But I came past soon afterwards, between then and the time Belvoir and his party reached the tower—and there was no Cosgrove staring at a battle-axe then! What does Belvoir’s evidence imply, if it is evidence? Did the axe leap up and smite him while he gazed, and was he lying there unnoticed by me when I returned from the cottage of the sisters Delambre? And that “friend” of Cosgrove’s, who was to come at a little after a quarter past nine—did he arrive so soon? Precious little he could have done to harm the Irishman at the appointed time. If only Wheeler had kept the tryst in the storm, instead of forgetting it completely in the horror of the night until Blenkinson nagged it into his memory again! Was this “friend” the same whose indeterminate face Doctor Aire had perhaps seen, perhaps not? To ask these questions is to realize how vain they are! Yet if we are to know the obscure, impalpable limbo of truth that lies behind this man’s death, must we not know the answers?
The click of the door-lock startled us in the midst of almost lively discussion. Paula Lebetwood and her friend re-entered the conservatory, and Salt stood on the threshold with a thin sheet of bluish paper in his hand. The American girl was paler than before, and, I thought, exercising great self-restraint. While she took her seat beside me, I could see the tremors pass along her throat with each breath. But her eyes were staring at the Superintendent, and my glance followed hers.
Salt said, “This paper, I expect, is Mr. Cosgrove’s Will and Testament.” He held it up for us to grasp at; it was a single translucent page, a tiny thing to dictate the disposal of great riches. “With Miss Lebetwood’s permission—I mean by her request—I’m goin’ to read it to you.”
“One moment,” darted in his Lordship as Salt was about to begin without taking breath: “don’t you know that it is highly irregular to read a copy of a Will until all the legatees—”
“You’ll see why, sir, in a minute.

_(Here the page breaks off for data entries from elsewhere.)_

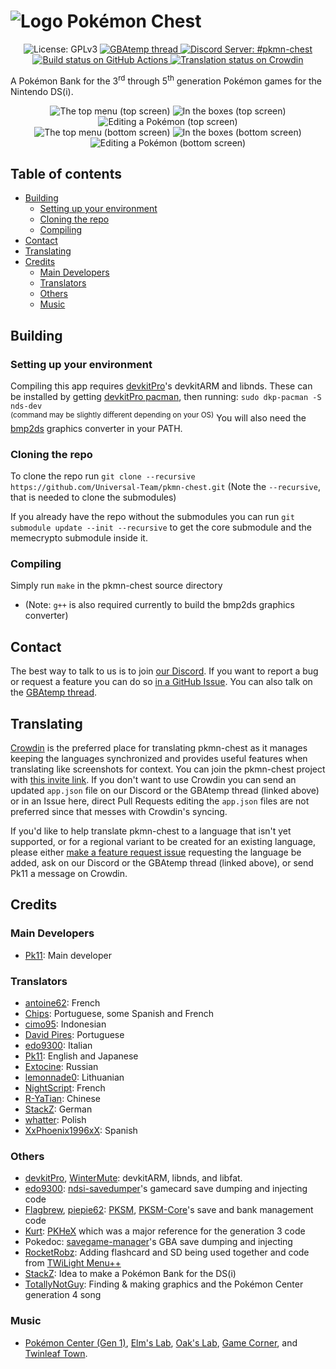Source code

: # ![Logo](https://raw.githubusercontent.com/Universal-Team/pkmn-chest/master/resources/icon.png) Pokémon Chest
<p align="center">
  <img src="https://img.shields.io/badge/License-GPLv3-informational.svg" alt="License: GPLv3">
  <a href="https://gbatemp.net/threads/release-pkmn-chest-a-pokemon-bank-for-the-nintendo-ds-i.549249/">
    <img src="https://img.shields.io/badge/GBAtemp-thread-blue" alt="GBAtemp thread">
  </a>
  <a href="https://discord.gg/KDJCfGF">
    <img src="https://img.shields.io/badge/Discord-%23pkmn--chest-7289DA" alt="Discord Server: #pkmn-chest">
  </a>
  <a href="https://github.com/Universal-Team/pkmn-chest/actions?query=workflow%3A%22Build+pkmn-chest%22">
    <img src="https://github.com/Universal-Team/pkmn-chest/workflows/Build%20pkmn-chest/badge.svg" alt="Build status on GitHub Actions">
  </a>
  <a href="https://crowdin.com/project/pkmn-chest">
    <img src="https://badges.crowdin.net/pkmn-chest/localized.svg" alt="Translation status on Crowdin">
  </a>
</p>

A Pokémon Bank for the 3<sup>rd</sup> through 5<sup>th</sup> generation Pokémon games for the Nintendo DS(i).

<p align="center">
  <img src="https://raw.githubusercontent.com/Universal-Team/universal-team.github.io/master/images/pkmn-chest/top-menu-1.png" alt="The top menu (top screen)">
  <img src="https://raw.githubusercontent.com/Universal-Team/universal-team.github.io/master/images/pkmn-chest/box-1.png" alt="In the boxes (top screen)">
  <img src="https://raw.githubusercontent.com/Universal-Team/universal-team.github.io/master/images/pkmn-chest/box-1.png" alt="Editing a Pokémon (top screen)">
  <br>
  <img src="https://raw.githubusercontent.com/Universal-Team/universal-team.github.io/master/images/pkmn-chest/top-menu-2.png" alt="The top menu (bottom screen)">
  <img src="https://raw.githubusercontent.com/Universal-Team/universal-team.github.io/master/images/pkmn-chest/box-2.png" alt="In the boxes (bottom screen)">
    <img src="https://raw.githubusercontent.com/Universal-Team/universal-team.github.io/master/images/pkmn-chest/summary.png" alt="Editing a Pokémon (bottom screen)">
</p>

## Table of contents
- [Building](#building)
  - [Setting up your environment](#setting-up-your-environment)
  - [Cloning the repo](#cloning-the-repo)
  - [Compiling](#compiling)
- [Contact](#contact)
- [Translating](#translating)
- [Credits](#credits)
  - [Main Developers](#main-developers)
  - [Translators](#translators)
  - [Others](#others)
  - [Music](#music)

## Building
### Setting up your environment
Compiling this app requires [devkitPro](https://devkitpro.org)'s devkitARM and libnds.
These can be installed by getting [devkitPro pacman](https://devkitpro.org/wiki/devkitPro_pacman), then running:
`sudo dkp-pacman -S nds-dev`<br>
<sup>(command may be slightly different depending on your OS)</sup>
You will also need the [bmp2ds](https://github.com/Universal-Team/bmp2ds/releases/latest) graphics converter in your PATH.

### Cloning the repo
To clone the repo run `git clone --recursive https://github.com/Universal-Team/pkmn-chest.git` (Note the `--recursive`, that is needed to clone the submodules)

If you already have the repo without the submodules you can run `git submodule update --init --recursive` to get the core submodule and the memecrypto submodule inside it.

### Compiling
Simply run `make` in the pkmn-chest source directory
- (Note: `g++` is also required currently to build the bmp2ds graphics converter)

## Contact
The best way to talk to us is to join [our Discord](https://discord.gg/KDJCfGF). If you want to report a bug or request a feature you can do so [in a GitHub Issue](https://github.com/Universal-Team/pkmn-chest/issues/new/choose). You can also talk on the [GBAtemp thread](https://gbatemp.net/threads/release-pkmn-chest-a-pokemon-bank-for-the-nintendo-ds-i.549249/).

## Translating
[Crowdin](https://crowdin.com) is the preferred place for translating pkmn-chest as it manages keeping the languages synchronized and provides useful features when translating like screenshots for context. You can join the pkmn-chest project with [this invite link](https://crwd.in/pkmn-chest). If you don't want to use Crowdin you can send an updated `app.json` file on our Discord or the GBAtemp thread (linked above) or in an Issue here, direct Pull Requests editing the `app.json` files are not preferred since that messes with Crowdin's syncing.

If you'd like to help translate pkmn-chest to a language that isn't yet supported, or for a regional variant to be created for an existing language, please either [make a feature request issue](https://github.com/Universal-Team/pkmn-chest/issues/new/choose) requesting the language be added, ask on our Discord or the GBAtemp thread (linked above), or send Pk11 a message on Crowdin.

## Credits
### Main Developers
- [Pk11](https://github.com/Epicpkmn11): Main developer
### Translators
- [antoine62](https://github.com/antoine62): French
- [Chips](https://github.com/Ch1p5): Portuguese, some Spanish and French
- [cimo95](https://github.com/cimo95): Indonesian
- [David Pires](https://github.com/DavidPires): Portuguese
- [edo9300](https://github.com/edo9300): Italian
- [Pk11](https://github.com/Epicpkmn11): English and Japanese
- [Extocine](https://twitter.com/@ExtocineN): Russian
- [lemonnade0](https://steamcommunity.com/profiles/76561198276444028): Lithuanian
- [NightScript](https://github.com/NightYoshi370/): French
- [R-YaTian](https://github.com/R-YaTian): Chinese
- [StackZ](https://github.com/SuperSaiyajinStackZ): German
- [whatter](https://github.com/whatter): Polish
- [XxPhoenix1996xX](https://github.com/XxPhoenix1996xX): Spanish
### Others
- [devkitPro](https://github.com/devkitPro), [WinterMute](https://github.com/WinterMute): devkitARM, libnds, and libfat.
- [edo9300](https://github.com/edo9300): [ndsi-savedumper](https://github.com/edo9300/ndsi-savedumper)'s gamecard save dumping and injecting code
- [Flagbrew](https://github.com/FlagBrew), [piepie62](https://github.com/piepie62): [PKSM](https://github.com/FlagBrew/PKSM), [PKSM-Core](https://github.com/FlagBrew/PKSM-Core)'s save and bank management code
- [Kurt](https://github.com/kwsch): [PKHeX](https://github.com/kwsch/PKHeX) which was a major reference for the generation 3 code
- Pokedoc: [savegame-manager](https://code.google.com/archive/p/savegame-manager)'s GBA save dumping and injecting
- [RocketRobz](https://github.com/RocketRobz): Adding flashcard and SD being used together and code from [TWiLight Menu++](https://github.com/DS-Homebrew/TWiLightMenu)
- [StackZ](https://github.com/SuperSaiyajinStackZ): Idea to make a Pokémon Bank for the DS(i)
- [TotallyNotGuy](https://github.com/TotallyNotGuy): Finding & making graphics and the Pokémon Center generation 4 song
### Music
- [Pokémon Center (Gen 1)](https://modarchive.org/module.php?181718), [Elm's Lab](https://modarchive.org/module.php?181711), [Oak's Lab](https://modarchive.org/module.php?181717), [Game Corner](https://modarchive.org/module.php?181756), and [Twinleaf Town](https://modarchive.org/module.php?178770).
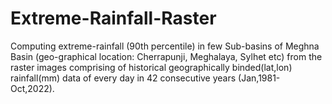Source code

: # Extreme-Rainfall-Raster

Computing extreme-rainfall (90th percentile) in few Sub-basins of Meghna Basin (geo-graphical location: Cherrapunji, Meghalaya, Sylhet etc) from the raster images comprising of historical geographically binded(lat,lon) rainfall(mm) data of every day in 42 consecutive years (Jan,1981- Oct,2022).
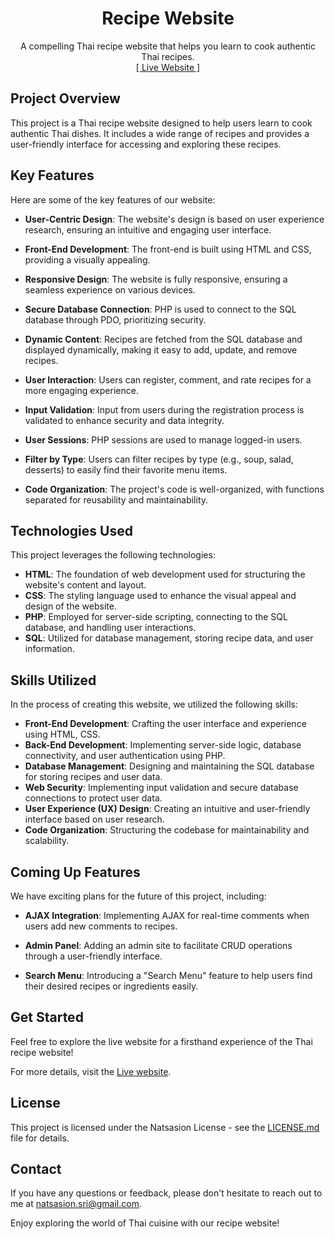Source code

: <h1 align="center">Recipe Website</h1>

<p align="center">
    A compelling Thai recipe website that helps you learn to cook authentic Thai recipes.
    <br>
    <a href="http://thairecipesweb.rf.gd/index.php">[ Live Website ]</a>
</p>

## Project Overview
This project is a Thai recipe website designed to help users learn to cook authentic Thai dishes. It includes a wide range of recipes and provides a user-friendly interface for accessing and exploring these recipes.

## Key Features
Here are some of the key features of our website:

- **User-Centric Design**: The website's design is based on user experience research, ensuring an intuitive and engaging user interface.

- **Front-End Development**: The front-end is built using HTML and CSS, providing a visually appealing.

- **Responsive Design**: The website is fully responsive, ensuring a seamless experience on various devices.

- **Secure Database Connection**: PHP is used to connect to the SQL database through PDO, prioritizing security.

- **Dynamic Content**: Recipes are fetched from the SQL database and displayed dynamically, making it easy to add, update, and remove recipes.

- **User Interaction**: Users can register, comment, and rate recipes for a more engaging experience.

- **Input Validation**: Input from users during the registration process is validated to enhance security and data integrity.

- **User Sessions**: PHP sessions are used to manage logged-in users.

- **Filter by Type**: Users can filter recipes by type (e.g., soup, salad, desserts) to easily find their favorite menu items.

- **Code Organization**: The project's code is well-organized, with functions separated for reusability and maintainability.

## Technologies Used
This project leverages the following technologies:

- **HTML**: The foundation of web development used for structuring the website's content and layout.
- **CSS**: The styling language used to enhance the visual appeal and design of the website.
- **PHP**: Employed for server-side scripting, connecting to the SQL database, and handling user interactions.
- **SQL**: Utilized for database management, storing recipe data, and user information.

## Skills Utilized
In the process of creating this website, we utilized the following skills:

- **Front-End Development**: Crafting the user interface and experience using HTML, CSS.
- **Back-End Development**: Implementing server-side logic, database connectivity, and user authentication using PHP.
- **Database Management**: Designing and maintaining the SQL database for storing recipes and user data.
- **Web Security**: Implementing input validation and secure database connections to protect user data.
- **User Experience (UX) Design**: Creating an intuitive and user-friendly interface based on user research.
- **Code Organization**: Structuring the codebase for maintainability and scalability.

## Coming Up Features
We have exciting plans for the future of this project, including:

- **AJAX Integration**: Implementing AJAX for real-time comments when users add new comments to recipes.

- **Admin Panel**: Adding an admin site to facilitate CRUD operations through a user-friendly interface.

- **Search Menu**: Introducing a "Search Menu" feature to help users find their desired recipes or ingredients easily.

## Get Started
Feel free to explore the live website for a firsthand experience of the Thai recipe website!

For more details, visit the [Live website](http://thairecipesweb.rf.gd/index.php).

## License
This project is licensed under the Natsasion License - see the [LICENSE.md](LICENSE) file for details.


## Contact
If you have any questions or feedback, please don't hesitate to reach out to me at [natsasion.sri@gmail.com](mailto:natsasion.sri@gmail.com).

Enjoy exploring the world of Thai cuisine with our recipe website!
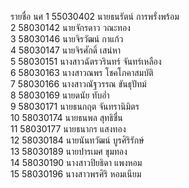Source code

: รายชื่อ นศ
1	55030402	นายธนรัตน์  การพรั่งพร้อม		
2	58030142	 นายจักรดาว  วณะทอง		
3	58030146	 นายจิรวัฒน์  กาแก้ว		
4	58030147	 นายจิรศักดิ์  เสน่หา		
5	58030151	 นางสาวฉัตรวรินทร์  จันทร์เหลือง		
6	58030163	 นางสาวณพร  โชคโภคาสมบัติ		
7	58030166	 นางสาวณัฐวรรณ  ขันธุปัทม์		
8	58030169	 นายดนัย  ทับอ่ำ		
9	58030171	 นายธนกฤต  จันทรานิมิตร		
10	58030174	 นายธนพล  สุทธิชื่น		
11	58030177	 นายธนากร  แสงทอง		
12	58030184	 นายนันทวัฒน์  บูรศิริรักษ์		
13	58030189	 นายปารเมศ  ขุมทอง		
14	58030190	 นางสาวปิยธิดา  แพงหอม		
15	58030196	 นางสาวพรศิริ  หอมเนียม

Besides, this is sure to be the original of the Will, and all the heirs happen to be present!”
“Eh?”
“There’s not much to it, you might say, sir. And Miss Lebetwood particularly wants there to be no misunderstanding.”
Forthwith, in that zone of awe, he read the instrument, dated two months ago. It contained fewer than two hundred words. I do not know which to admire most, the clear-cut terseness of it, or the hard cynical sense of its incidental comments, such as, “my body to be buried as soon as possible after my death and as near as practicable to the place of my death, with the least emolument to lawyers, priests, and undertakers.” And withal, according to those of us who have scanned the law most thoroughly, the Will is adamant to any who may attempt to break it.
As for its sense, it devises Cosgrove’s entire fortune to Miss Lebetwood “for her own absolute use and benefit without exception, limitation, reservation or condition, forever.” Cosgrove’s brother, mentioned as having self-denied a share in the estate, is made sole executor. Rather pathetic, those words:
“IRELAND DELIVERED is the cross in whose sign I would conquer; but should I die, without me I know the good work can never go on. Therefore to her who is, or is to be, my dearest helpmeet and sharer of these the Lord’s bounties, best fit to use them wisely, I bequeath all my worldly goods.”